▶ [GIVEN PASSAGE]:
Introduction

Framework solids have been one of the hottest materials over the past 30 years because they represent mankind’s attempt to control chemical bonding in space versus random polymerisation1,2. Depending on the nature of the strongest bond (coordination bond, covalent bond, hydrogen bond, etc.) used in constructing the solids, framework materials are categorised into metal-organic frameworks (MOFs)3,4,5, covalent organic frameworks (COFs)6,7,8,9,10, and hydrogen-bonded organic frameworks (HOFs)11,12. The synthesis of framework materials needs to be carried out under conditions where the bond formation is highly reversible to facilitate the self-correction process necessary for crystal growth. In this regard, COFs are among the most difficult to crystallise, owing to the lesser reversibility of their covalent linkages compared to coordination bonds and hydrogen bonds in MOFs and HOFs. The ease of encoding functionalities in COFs and their structural robustness render them potentially useful in wide-ranging applications13,14,15,16,17,18,19. However, an in-depth understanding of the structure-property correlation in COFs is lacking, owing to the fact that most synthesised COFs are polycrystalline, which hampers structural determination. Recently, the addition of crystal seeds or modulators have been used to grow single-crystalline two- or three-dimensional (2D or 3D) COFs20,21. Nevertheless, only a few examples of 3D COFs have their crystal structure rigorously solved21,22,23. It is generally recognised that single-crystalline frameworks of lower dimensionality are more difficult to grow compared to higher dimensionality ones24.

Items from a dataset
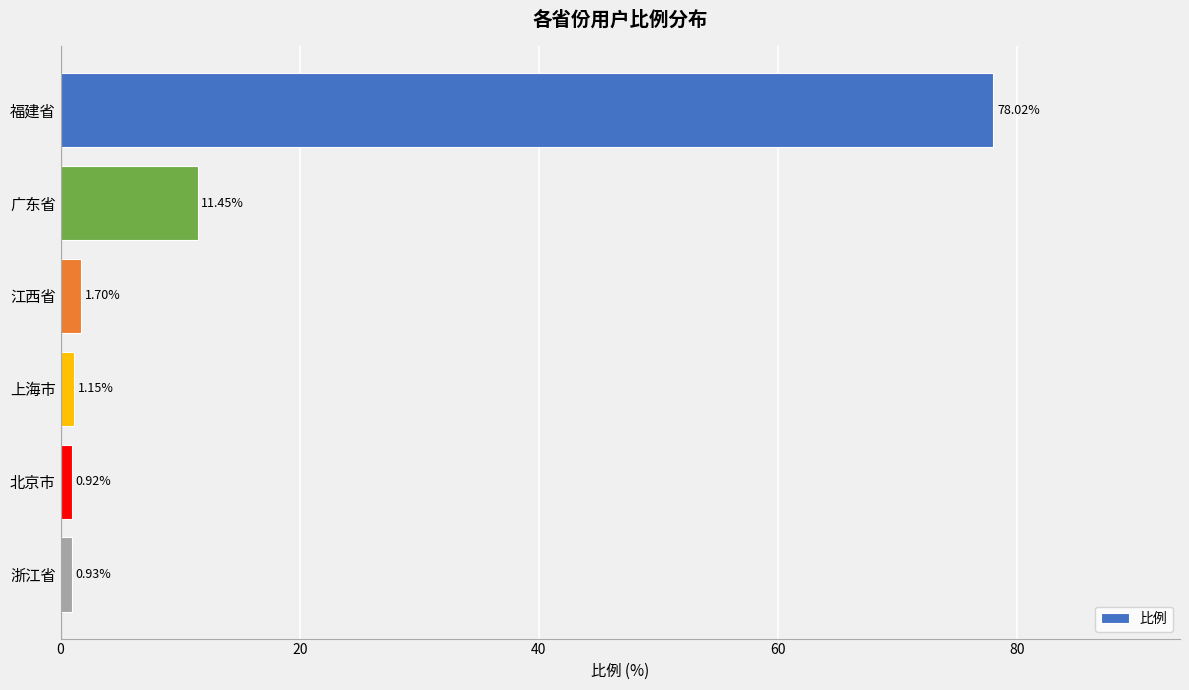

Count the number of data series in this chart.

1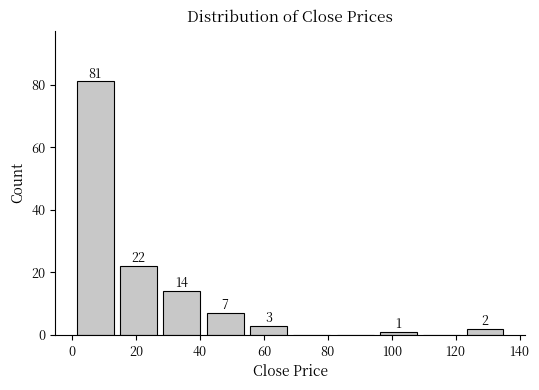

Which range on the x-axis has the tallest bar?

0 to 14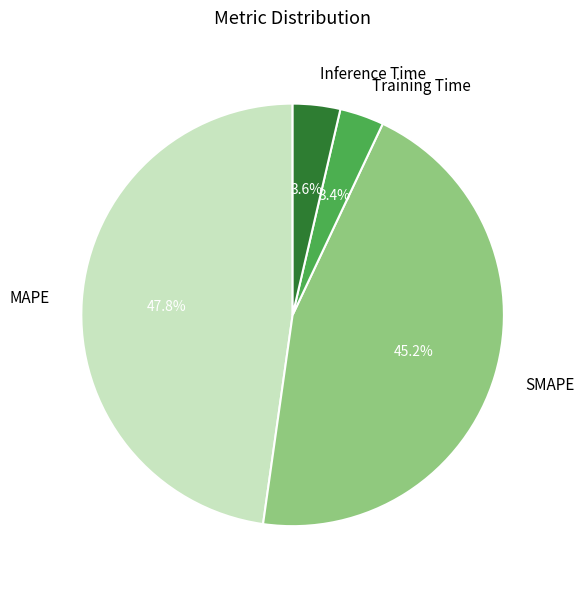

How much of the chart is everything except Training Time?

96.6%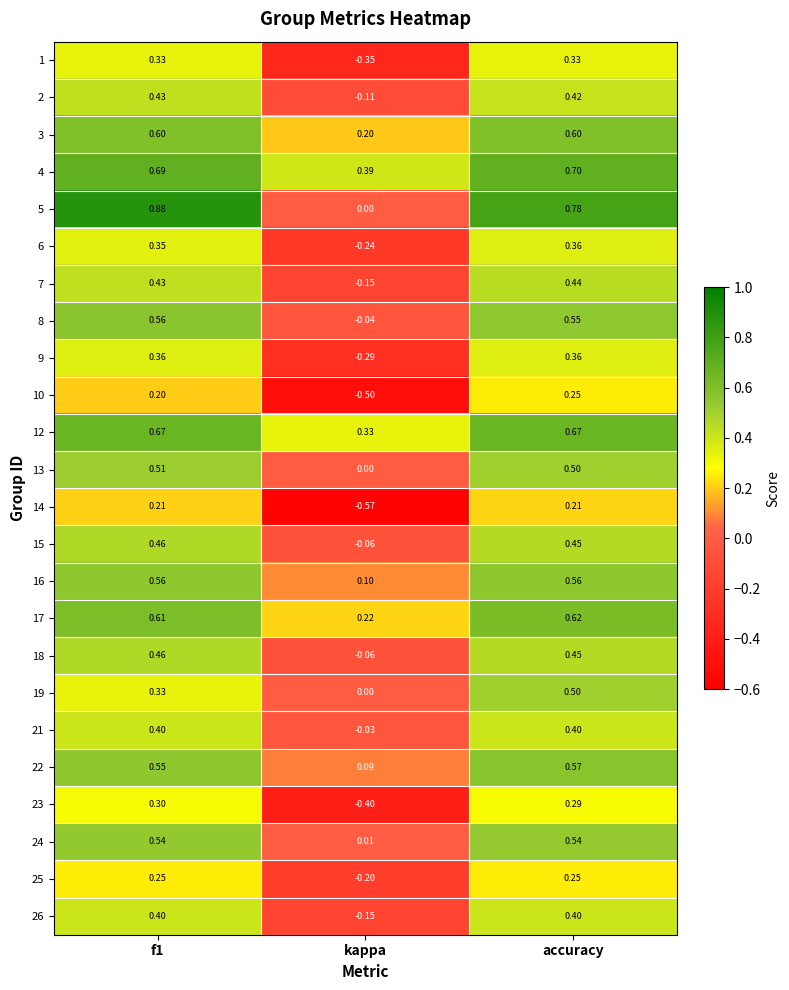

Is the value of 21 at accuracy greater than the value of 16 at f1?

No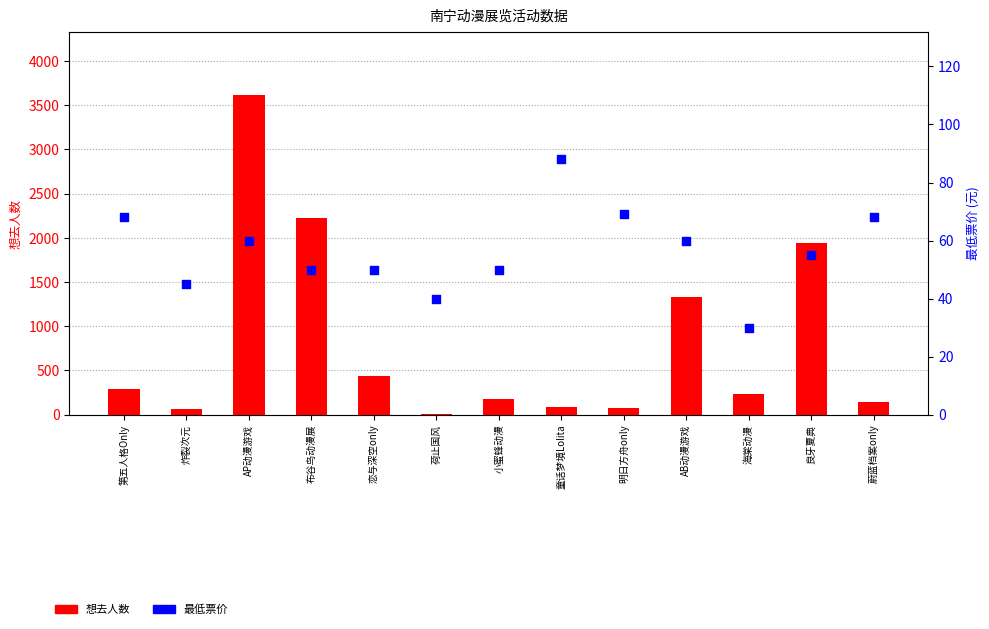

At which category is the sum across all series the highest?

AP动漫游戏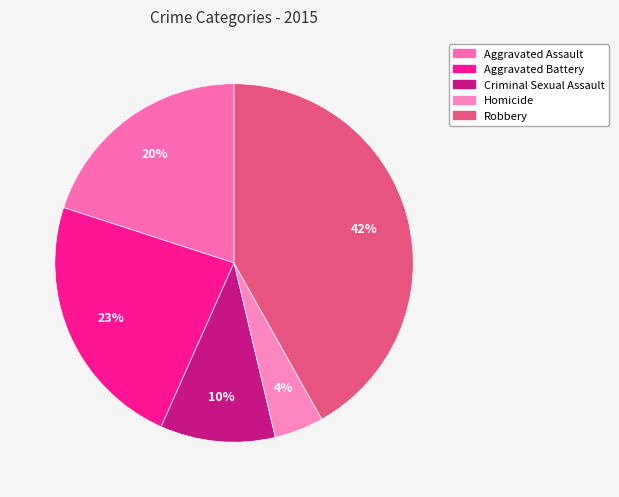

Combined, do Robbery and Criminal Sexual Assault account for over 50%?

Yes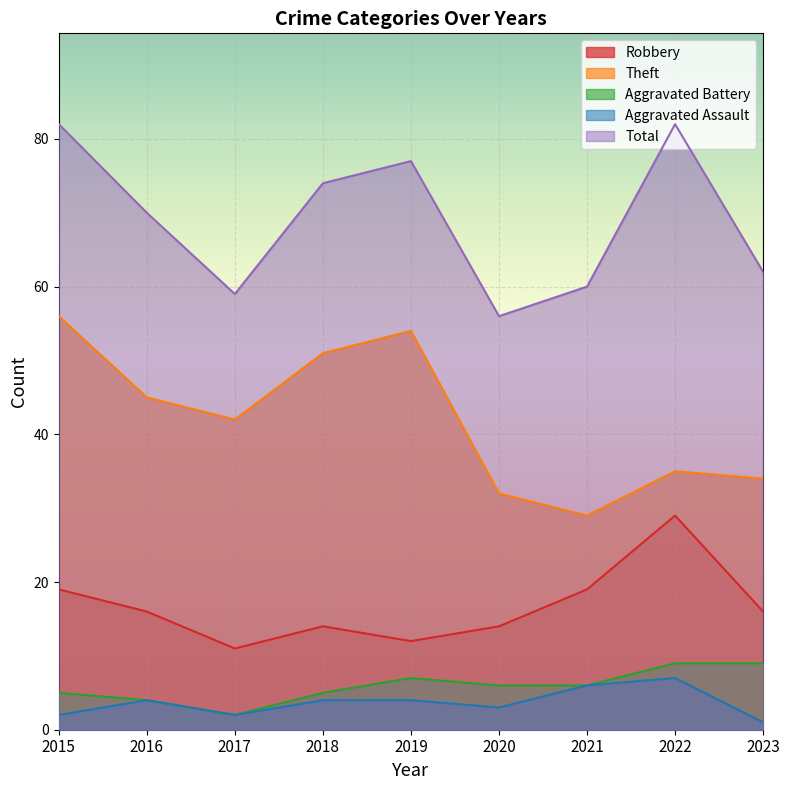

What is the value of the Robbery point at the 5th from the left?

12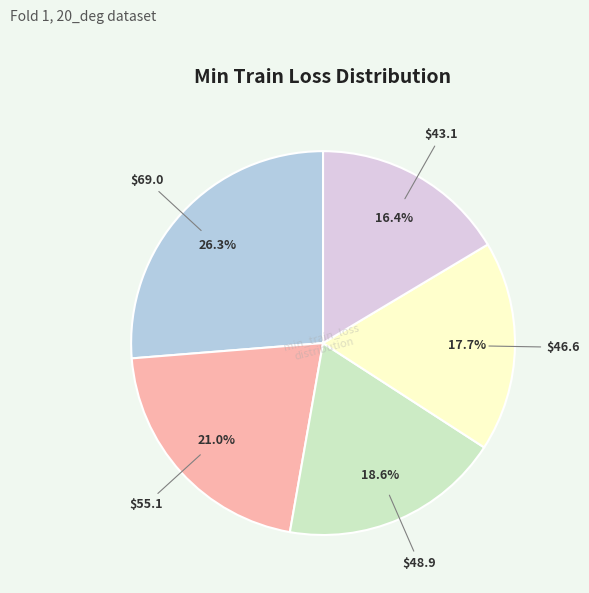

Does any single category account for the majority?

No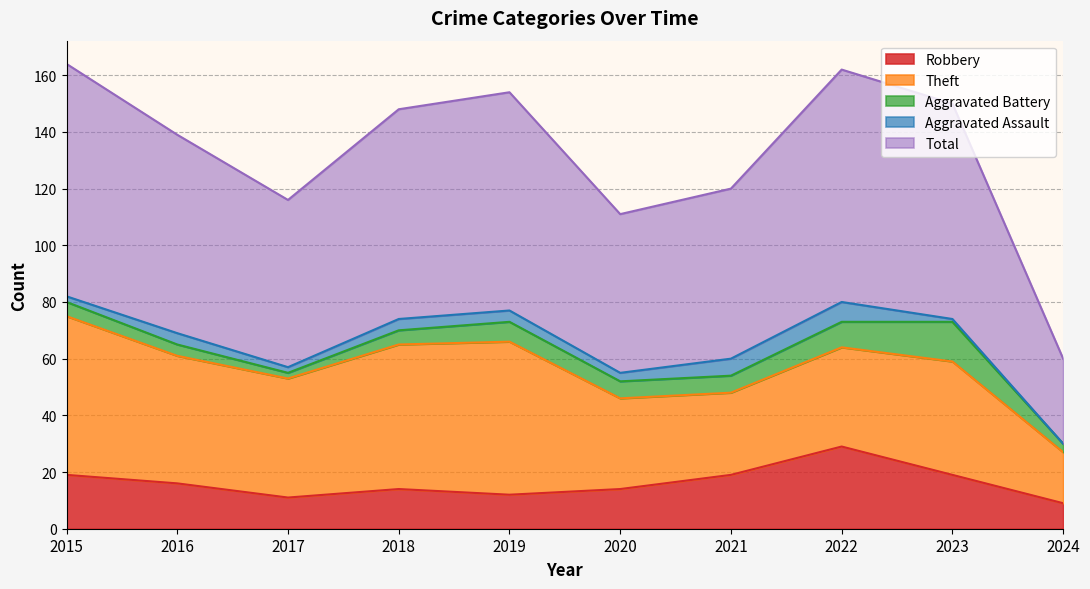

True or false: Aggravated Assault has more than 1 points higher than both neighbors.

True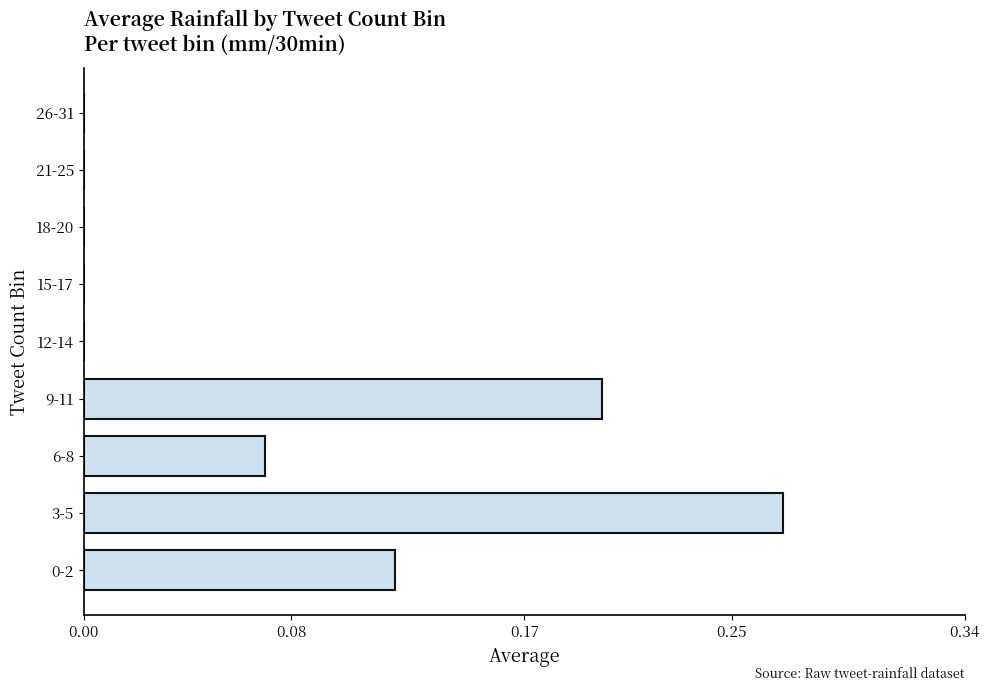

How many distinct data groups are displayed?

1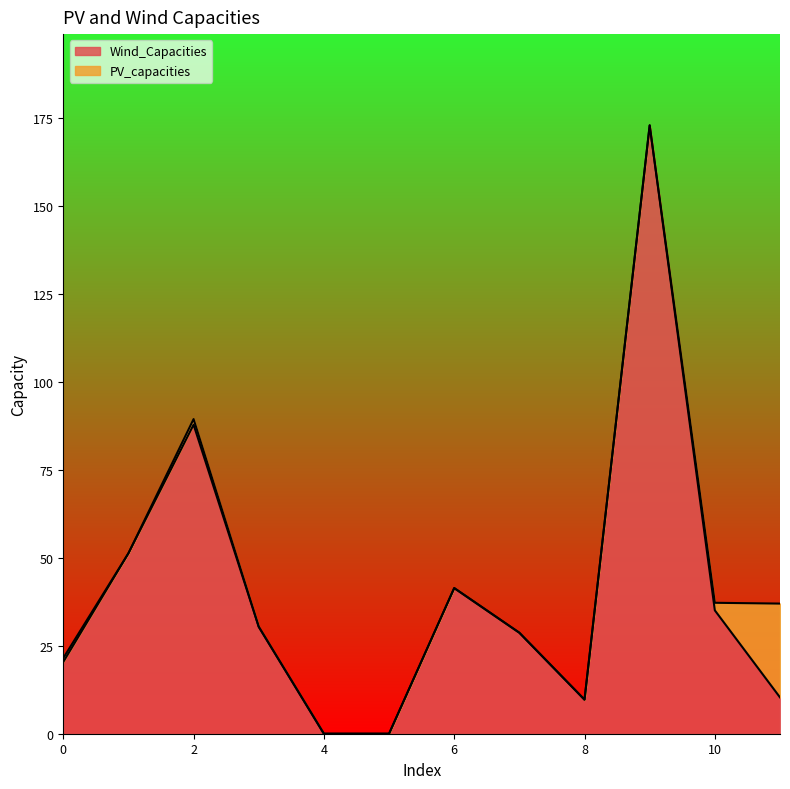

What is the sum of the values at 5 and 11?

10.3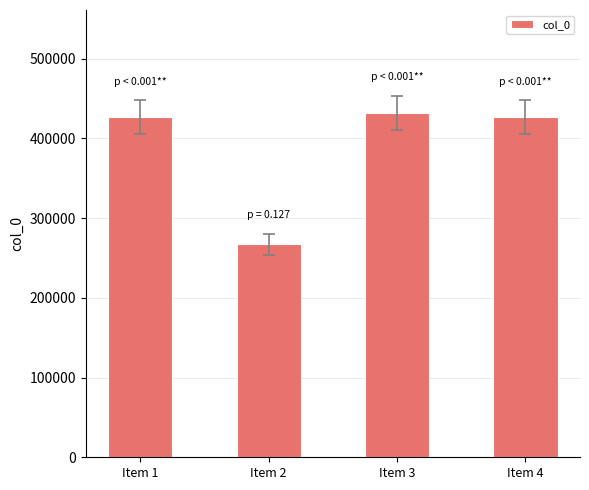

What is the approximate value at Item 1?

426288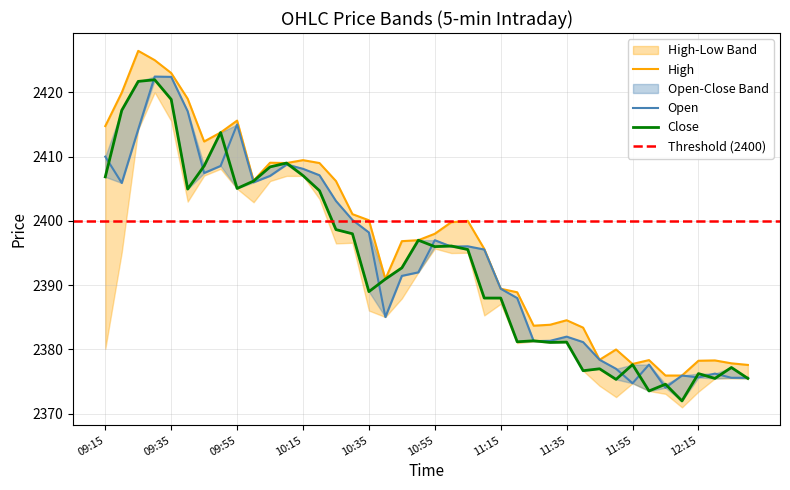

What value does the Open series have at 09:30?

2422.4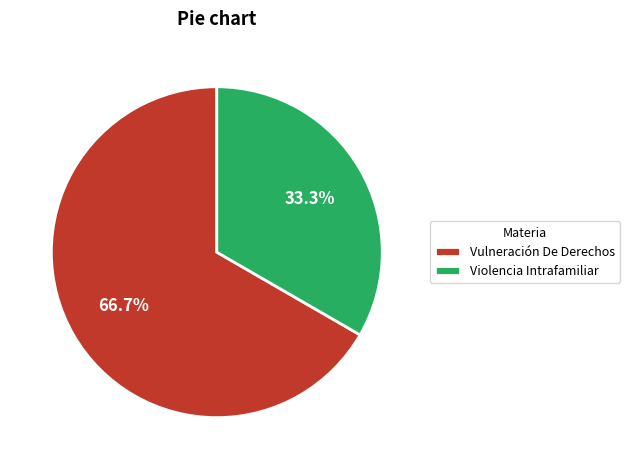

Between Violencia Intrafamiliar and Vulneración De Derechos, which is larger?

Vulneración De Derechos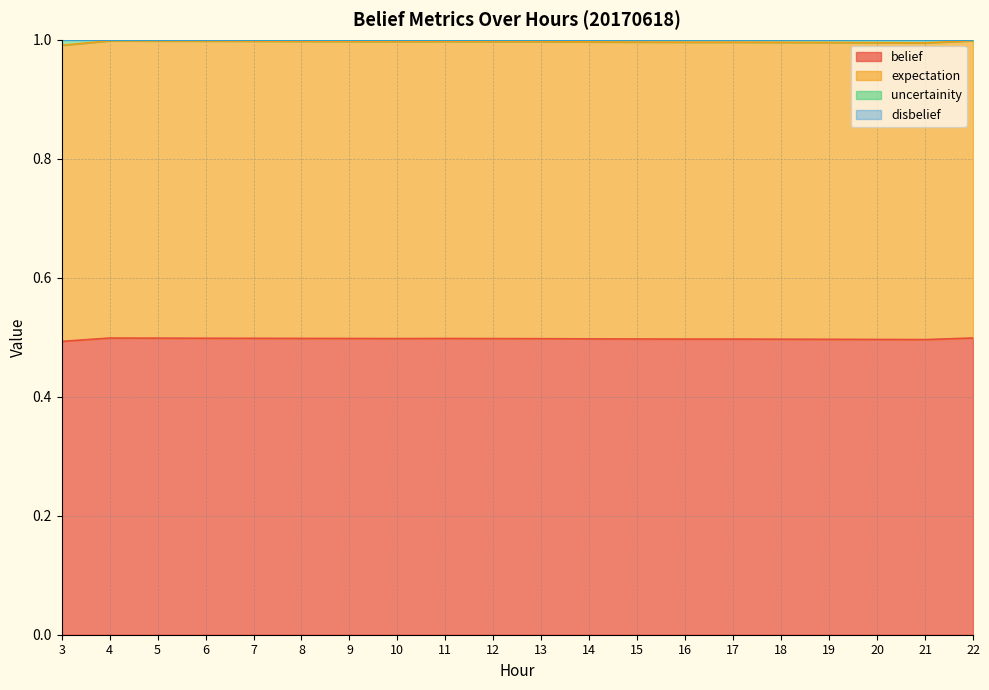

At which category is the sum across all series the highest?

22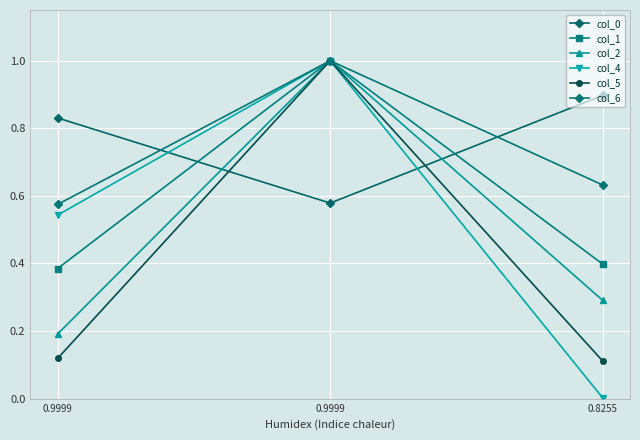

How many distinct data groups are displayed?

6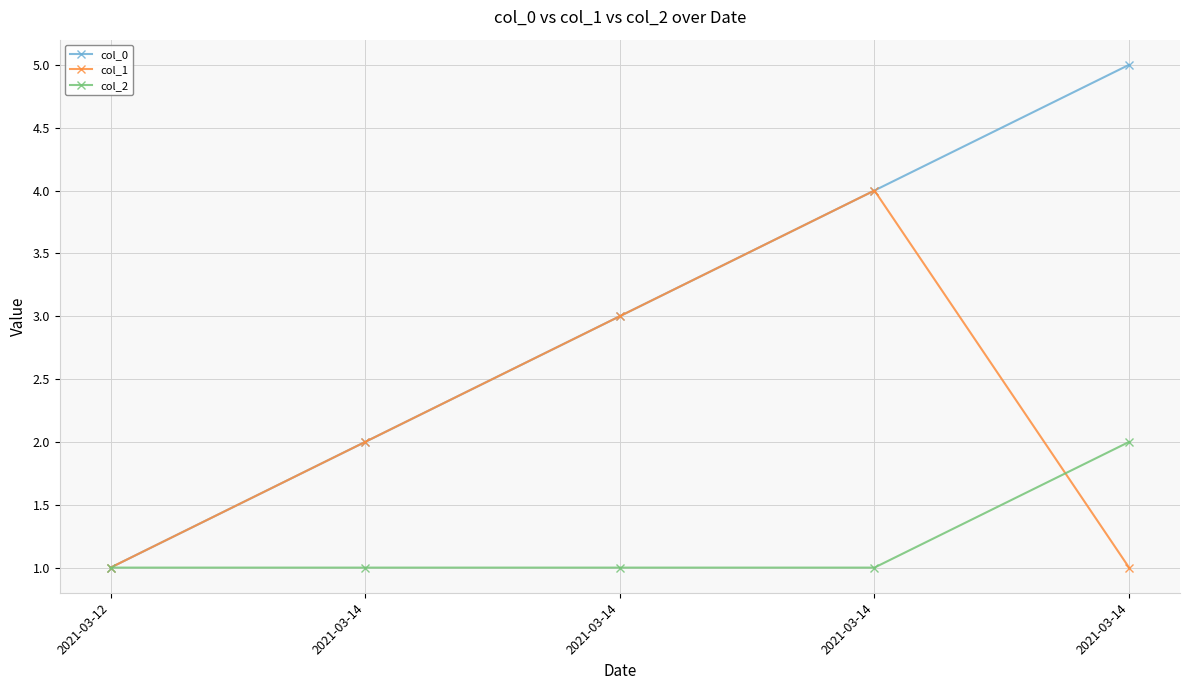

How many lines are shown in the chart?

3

▶ [EXERCISE INSTRUCTIONS]:
1) Using the passage on framework solids, decide whether each statement agrees with it. Answer yes or no for each and quote the words that decide it.
(a) COFs are among the hardest framework materials to crystallize.
(b) Most synthesized COFs are single-crystalline.
(c) Single-crystalline frameworks of lower dimensionality are easier to grow than those of higher dimensionality.
2) Rewrite the paragraph of the passage on framework solids beginning "Framework solids have been one of the hottest materials" as a short bulleted list that keeps its main facts.
3) List every category of framework material named in the passage on framework solids, with its abbreviation.

▶ [PER-TASK ANSWERS]:
1)
(a) Yes: "COFs are among the most difficult to crystallise"
(b) No: "most synthesised COFs are polycrystalline"
(c) No: "single-crystalline frameworks of lower dimensionality are more difficult to grow compared to higher dimensionality ones"

2)
- Framework solids have drawn intense interest for 30 years as an attempt to control chemical bonding in space rather than through random polymerization.
- Depending on their strongest bond, they are grouped as metal-organic frameworks (MOFs), covalent organic frameworks (COFs), or hydrogen-bonded organic frameworks (HOFs).
- Crystal growth requires highly reversible bond formation to allow self-correction.
- COFs are among the hardest to crystallize because their covalent linkages are less reversible than the coordination bonds of MOFs and the hydrogen bonds of HOFs.
- COFs are easy to functionalize and structurally robust, so they could serve many applications.
- Their structure-property correlation is poorly understood because most are polycrystalline, which hampers structural determination.
- Crystal seeds or modulators have recently been used to grow single-crystalline 2D or 3D COFs.
- Only a few 3D COFs have had their crystal structures rigorously solved.
- Single-crystalline frameworks of lower dimensionality are generally harder to grow than higher-dimensional ones.

3)
- metal-organic frameworks (MOFs)
- covalent organic frameworks (COFs)
- hydrogen-bonded organic frameworks (HOFs)